[Start of Attachment]

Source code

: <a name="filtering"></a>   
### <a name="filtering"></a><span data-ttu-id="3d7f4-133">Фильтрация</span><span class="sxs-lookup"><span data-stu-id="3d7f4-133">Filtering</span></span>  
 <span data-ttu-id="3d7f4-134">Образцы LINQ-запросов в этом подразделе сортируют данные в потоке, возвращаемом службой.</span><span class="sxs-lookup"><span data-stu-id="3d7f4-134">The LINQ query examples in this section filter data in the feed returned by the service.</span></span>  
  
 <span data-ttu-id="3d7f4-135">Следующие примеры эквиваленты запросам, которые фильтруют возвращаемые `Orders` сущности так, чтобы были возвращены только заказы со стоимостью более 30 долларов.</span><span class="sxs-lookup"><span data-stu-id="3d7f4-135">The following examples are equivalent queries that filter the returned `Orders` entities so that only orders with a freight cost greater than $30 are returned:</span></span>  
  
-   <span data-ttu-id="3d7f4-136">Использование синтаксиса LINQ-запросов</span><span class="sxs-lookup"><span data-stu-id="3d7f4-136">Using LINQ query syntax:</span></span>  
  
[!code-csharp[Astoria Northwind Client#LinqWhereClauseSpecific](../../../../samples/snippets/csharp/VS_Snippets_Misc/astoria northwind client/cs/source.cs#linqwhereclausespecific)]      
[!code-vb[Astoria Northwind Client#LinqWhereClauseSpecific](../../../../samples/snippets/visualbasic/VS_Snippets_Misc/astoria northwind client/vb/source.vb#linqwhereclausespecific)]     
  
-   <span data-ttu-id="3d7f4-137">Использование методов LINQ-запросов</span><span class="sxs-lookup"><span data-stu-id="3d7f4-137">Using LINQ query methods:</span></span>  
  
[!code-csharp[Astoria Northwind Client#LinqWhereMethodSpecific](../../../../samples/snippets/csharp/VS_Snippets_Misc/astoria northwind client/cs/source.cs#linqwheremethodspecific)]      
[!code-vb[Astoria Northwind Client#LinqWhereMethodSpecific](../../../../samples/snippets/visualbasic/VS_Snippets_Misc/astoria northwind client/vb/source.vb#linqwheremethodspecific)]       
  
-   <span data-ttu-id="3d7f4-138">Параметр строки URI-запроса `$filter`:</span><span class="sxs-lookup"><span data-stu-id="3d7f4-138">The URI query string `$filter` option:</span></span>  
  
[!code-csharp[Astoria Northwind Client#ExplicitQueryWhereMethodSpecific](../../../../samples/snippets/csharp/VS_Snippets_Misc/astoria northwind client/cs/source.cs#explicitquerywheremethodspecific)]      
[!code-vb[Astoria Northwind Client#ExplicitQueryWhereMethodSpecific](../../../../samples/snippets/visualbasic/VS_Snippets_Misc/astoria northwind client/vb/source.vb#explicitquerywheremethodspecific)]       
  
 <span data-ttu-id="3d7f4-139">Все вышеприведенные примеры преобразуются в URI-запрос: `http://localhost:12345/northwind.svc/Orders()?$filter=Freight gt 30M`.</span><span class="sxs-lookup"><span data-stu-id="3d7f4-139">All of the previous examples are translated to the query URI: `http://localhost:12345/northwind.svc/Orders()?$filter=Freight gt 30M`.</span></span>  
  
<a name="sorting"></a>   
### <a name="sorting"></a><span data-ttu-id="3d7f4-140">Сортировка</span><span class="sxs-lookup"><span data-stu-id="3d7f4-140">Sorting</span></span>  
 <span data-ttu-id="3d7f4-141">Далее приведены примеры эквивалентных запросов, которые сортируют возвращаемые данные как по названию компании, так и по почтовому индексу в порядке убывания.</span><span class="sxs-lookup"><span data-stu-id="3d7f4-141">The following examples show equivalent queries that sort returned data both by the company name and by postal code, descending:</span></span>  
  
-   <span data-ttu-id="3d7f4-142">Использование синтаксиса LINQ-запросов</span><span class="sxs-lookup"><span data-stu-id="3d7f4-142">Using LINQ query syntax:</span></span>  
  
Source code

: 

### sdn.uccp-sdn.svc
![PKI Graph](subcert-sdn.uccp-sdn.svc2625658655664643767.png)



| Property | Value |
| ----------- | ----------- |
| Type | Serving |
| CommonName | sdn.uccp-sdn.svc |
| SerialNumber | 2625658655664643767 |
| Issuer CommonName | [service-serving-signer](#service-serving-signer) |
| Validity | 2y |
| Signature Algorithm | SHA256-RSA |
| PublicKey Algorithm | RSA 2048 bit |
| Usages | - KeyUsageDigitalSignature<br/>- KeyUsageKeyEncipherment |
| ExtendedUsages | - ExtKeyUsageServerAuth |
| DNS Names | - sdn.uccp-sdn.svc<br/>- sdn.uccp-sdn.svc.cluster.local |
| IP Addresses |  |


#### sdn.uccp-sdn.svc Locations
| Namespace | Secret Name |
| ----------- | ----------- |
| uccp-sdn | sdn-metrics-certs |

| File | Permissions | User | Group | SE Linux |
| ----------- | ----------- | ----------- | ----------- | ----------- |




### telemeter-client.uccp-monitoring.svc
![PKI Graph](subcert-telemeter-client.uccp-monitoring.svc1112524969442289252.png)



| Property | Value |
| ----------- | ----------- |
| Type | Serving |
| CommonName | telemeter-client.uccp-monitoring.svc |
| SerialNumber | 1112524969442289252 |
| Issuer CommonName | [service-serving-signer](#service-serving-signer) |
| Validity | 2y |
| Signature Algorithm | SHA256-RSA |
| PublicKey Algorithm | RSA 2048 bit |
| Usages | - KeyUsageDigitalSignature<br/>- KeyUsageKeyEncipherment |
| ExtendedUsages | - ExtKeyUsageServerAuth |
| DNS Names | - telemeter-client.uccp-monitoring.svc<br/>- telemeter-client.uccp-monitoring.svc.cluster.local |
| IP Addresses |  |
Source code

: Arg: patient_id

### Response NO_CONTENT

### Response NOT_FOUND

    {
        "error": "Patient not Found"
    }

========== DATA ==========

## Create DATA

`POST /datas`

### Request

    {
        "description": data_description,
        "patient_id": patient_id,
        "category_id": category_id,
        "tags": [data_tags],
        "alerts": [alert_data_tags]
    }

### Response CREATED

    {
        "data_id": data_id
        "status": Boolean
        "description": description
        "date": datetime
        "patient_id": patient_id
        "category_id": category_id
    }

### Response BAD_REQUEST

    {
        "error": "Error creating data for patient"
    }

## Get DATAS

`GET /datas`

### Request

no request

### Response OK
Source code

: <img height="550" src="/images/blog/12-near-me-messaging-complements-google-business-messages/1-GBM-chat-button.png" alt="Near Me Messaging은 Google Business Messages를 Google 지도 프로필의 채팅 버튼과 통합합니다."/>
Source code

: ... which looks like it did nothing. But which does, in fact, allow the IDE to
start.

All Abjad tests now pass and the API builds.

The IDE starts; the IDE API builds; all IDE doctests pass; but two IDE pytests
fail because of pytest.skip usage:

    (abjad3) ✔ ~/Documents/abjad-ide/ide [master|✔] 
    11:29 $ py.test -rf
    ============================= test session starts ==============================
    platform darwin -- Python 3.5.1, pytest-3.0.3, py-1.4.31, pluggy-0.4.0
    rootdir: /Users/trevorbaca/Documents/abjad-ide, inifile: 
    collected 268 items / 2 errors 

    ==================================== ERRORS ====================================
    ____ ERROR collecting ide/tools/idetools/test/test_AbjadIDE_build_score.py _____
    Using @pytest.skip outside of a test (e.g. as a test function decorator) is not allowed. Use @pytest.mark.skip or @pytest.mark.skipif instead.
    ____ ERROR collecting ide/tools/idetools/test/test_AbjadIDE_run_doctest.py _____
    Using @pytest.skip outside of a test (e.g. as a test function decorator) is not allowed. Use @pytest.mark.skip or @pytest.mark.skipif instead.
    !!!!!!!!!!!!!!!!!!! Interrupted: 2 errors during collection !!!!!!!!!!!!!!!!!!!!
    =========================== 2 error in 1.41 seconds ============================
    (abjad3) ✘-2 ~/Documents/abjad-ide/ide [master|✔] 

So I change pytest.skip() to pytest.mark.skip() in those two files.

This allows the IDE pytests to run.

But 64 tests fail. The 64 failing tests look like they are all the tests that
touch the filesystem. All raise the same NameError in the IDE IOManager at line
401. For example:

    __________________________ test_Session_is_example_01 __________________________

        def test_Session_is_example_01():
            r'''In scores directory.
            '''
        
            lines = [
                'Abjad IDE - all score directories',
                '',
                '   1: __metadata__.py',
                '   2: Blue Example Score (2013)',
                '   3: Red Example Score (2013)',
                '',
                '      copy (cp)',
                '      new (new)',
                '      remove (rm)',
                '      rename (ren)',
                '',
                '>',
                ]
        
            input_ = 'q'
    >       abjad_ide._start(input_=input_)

[End of Attachment]

#### Your objective
How many of the lines above contain the string "telemeter"? Case counts, so give only the number.

#### Solved exercise
4